Ms Phelan revealed on the Ray Darcy Show on Saturday night that one of the first issues to arise when mediation was considered in her case was an insistence that she sign a confidentiality clause.

Putting such emphasis on confidentiality betrayed the overriding concern on behalf of the HSE. This must be kept under wraps. The full truth about the failure to contact so many women must not emerge. There must be no scandal, no blame, no accountability.

The position of the HSE demonstrated once more that the priority when things go wrong is to cover ass. Any concern for the patient, or client, or citizen, any urgency in fixing what is wrong, any proper perspective is relegated below the imperative to ensure that everybody can keep the head down and move past this inconvenience.

This attitude is not confined to the health sector, but endemic right across the public service.

It highlights the priority in the service to circle wagons and look after their own above all else. The public must get in line to be served by the public service, the requirements of and protection for staff coming before all else. Accountability is not part of the culture.
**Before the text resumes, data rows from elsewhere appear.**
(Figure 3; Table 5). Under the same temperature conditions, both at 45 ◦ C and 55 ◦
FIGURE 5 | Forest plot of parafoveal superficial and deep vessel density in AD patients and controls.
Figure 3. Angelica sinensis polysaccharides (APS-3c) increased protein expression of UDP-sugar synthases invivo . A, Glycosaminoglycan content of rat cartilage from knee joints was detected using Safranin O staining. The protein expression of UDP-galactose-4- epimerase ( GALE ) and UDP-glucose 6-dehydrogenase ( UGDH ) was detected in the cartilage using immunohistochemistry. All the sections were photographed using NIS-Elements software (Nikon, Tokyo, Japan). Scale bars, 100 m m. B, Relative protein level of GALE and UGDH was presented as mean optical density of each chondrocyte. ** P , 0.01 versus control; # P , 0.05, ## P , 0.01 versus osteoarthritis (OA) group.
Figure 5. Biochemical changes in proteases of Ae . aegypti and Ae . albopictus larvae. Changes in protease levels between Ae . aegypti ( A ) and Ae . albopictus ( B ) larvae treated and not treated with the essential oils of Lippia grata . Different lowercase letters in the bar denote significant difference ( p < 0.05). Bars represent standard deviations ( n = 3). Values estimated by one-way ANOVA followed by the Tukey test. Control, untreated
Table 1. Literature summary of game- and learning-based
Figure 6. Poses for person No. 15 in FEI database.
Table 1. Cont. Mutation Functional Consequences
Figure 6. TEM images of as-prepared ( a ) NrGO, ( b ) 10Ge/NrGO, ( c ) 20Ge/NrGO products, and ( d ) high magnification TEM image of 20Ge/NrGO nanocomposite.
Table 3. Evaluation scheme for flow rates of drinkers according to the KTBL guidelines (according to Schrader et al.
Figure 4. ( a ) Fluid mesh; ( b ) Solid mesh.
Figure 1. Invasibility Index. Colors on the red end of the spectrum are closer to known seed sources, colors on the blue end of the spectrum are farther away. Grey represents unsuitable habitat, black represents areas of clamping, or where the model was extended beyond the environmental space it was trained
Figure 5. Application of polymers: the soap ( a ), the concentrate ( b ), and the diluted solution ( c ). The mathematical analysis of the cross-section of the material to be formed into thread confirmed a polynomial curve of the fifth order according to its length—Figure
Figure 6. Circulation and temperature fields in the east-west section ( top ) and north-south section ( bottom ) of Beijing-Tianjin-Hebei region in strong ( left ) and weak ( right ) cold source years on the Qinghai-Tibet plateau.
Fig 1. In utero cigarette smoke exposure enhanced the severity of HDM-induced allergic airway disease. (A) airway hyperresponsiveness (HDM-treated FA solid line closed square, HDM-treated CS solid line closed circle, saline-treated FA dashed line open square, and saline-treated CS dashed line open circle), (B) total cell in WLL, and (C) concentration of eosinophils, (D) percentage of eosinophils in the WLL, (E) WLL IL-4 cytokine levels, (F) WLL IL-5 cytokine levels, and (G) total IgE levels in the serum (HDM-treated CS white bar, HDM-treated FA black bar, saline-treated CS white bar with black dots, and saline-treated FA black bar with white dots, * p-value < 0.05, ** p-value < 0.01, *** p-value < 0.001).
The body politic facilitates this culture and feeds off it. If public servants are not held accountable for operational culpability, how can politicians be brought to book for political culpability?

Notwithstanding the single high-profile resignation last week, that culture persists.

Vicky Phelan has done the State a major service, and done so in the most harrowing of circumstances.

Her first action in that regard was freighted with bravery. Living under the shadow of a terminal illness, and the threat that legal action might persist for years, she refused to stay quiet about what had been done to her.

The least she, and those whom she has come to represent, deserve is a change in the culture of impunity when it comes to accountability.